Genome-wide association studies (GWAS) have identified thousands of genetic variants linked to the risk of human disease. However, GWAS have so far remained largely underpowered in relation to identifying associations in the rare and low-frequency allelic spectrum and have lacked the resolution to trace causal mechanisms to underlying genes1. Here we combined whole-exome sequencing in 392,814 UK Biobank participants with imputed genotypes from 260,405 FinnGen participants (653,219 total individuals) to conduct association meta-analyses for 744 disease endpoints across the protein-coding allelic frequency spectrum, bridging the gap between common and rare variant studies. We identified 975 associations, with more than one-third being previously unreported.
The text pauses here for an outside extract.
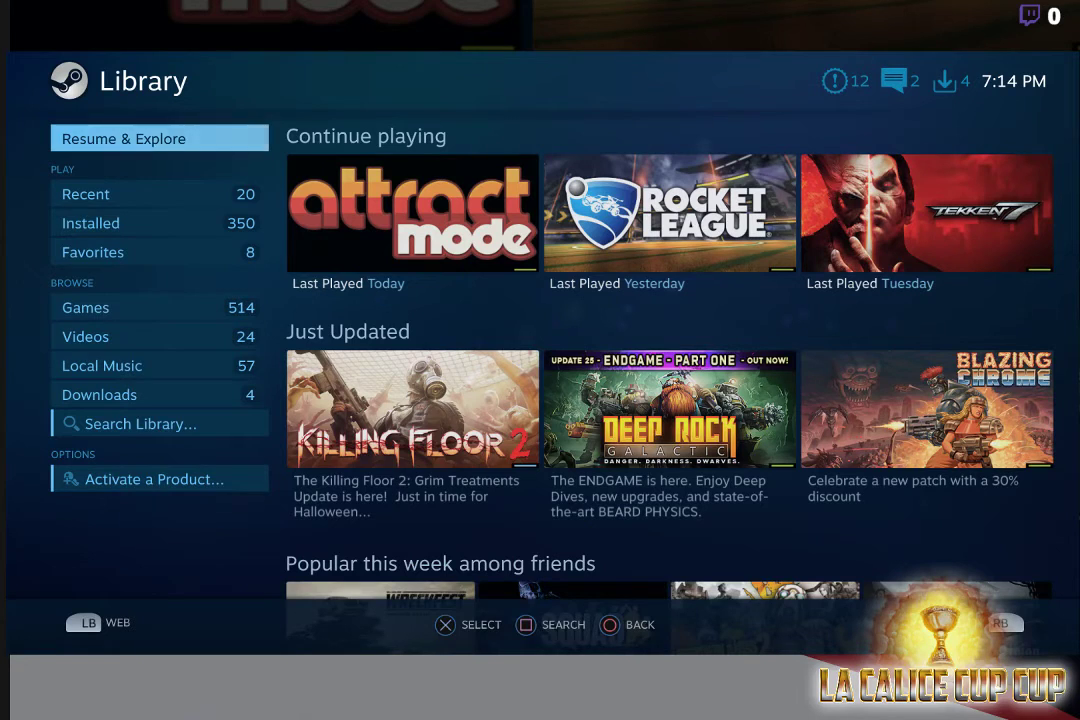
Gameplay with a controller (arcade stick); each line is a JSON object with the inputs held at the frame after it. "events" lists button and stick changes between this image and that frame as [ms after this image, input, new state], when the widget could be followed in between. Not read: L3 R3.
{"buttons": [], "left_stick": "center", "events": []}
We demonstrate population-level relevance for mutations previously ascribed to causing single-gene disorders, map GWAS associations to likely causal genes, explain disease mechanisms, and systematically relate disease associations to levels of 117 biomarkers and clinical-stage drug targets. Combining sequencing and genotyping in two population biobanks enabled us to benefit from increased power to detect and explain disease associations, validate findings through replication and propose medical actionability for rare genetic variants. Our study provides a compendium of protein-coding variant associations for future insights into disease biology and drug discovery.

Suggested Citation

  • Benjamin B. Sun & Mitja I. Kurki & Christopher N. Foley & Asma Mechakra & Chia-Yen Chen & Eric Marshall & Jemma B. Wilk & Mohamed Chahine & Philippe Chevalier & Georges Christé & Aarno Palotie & Mark , 2022. "Genetic associations of protein-coding variants in human disease," Nature, Nature, vol. 603(7899), pages 95-102, March.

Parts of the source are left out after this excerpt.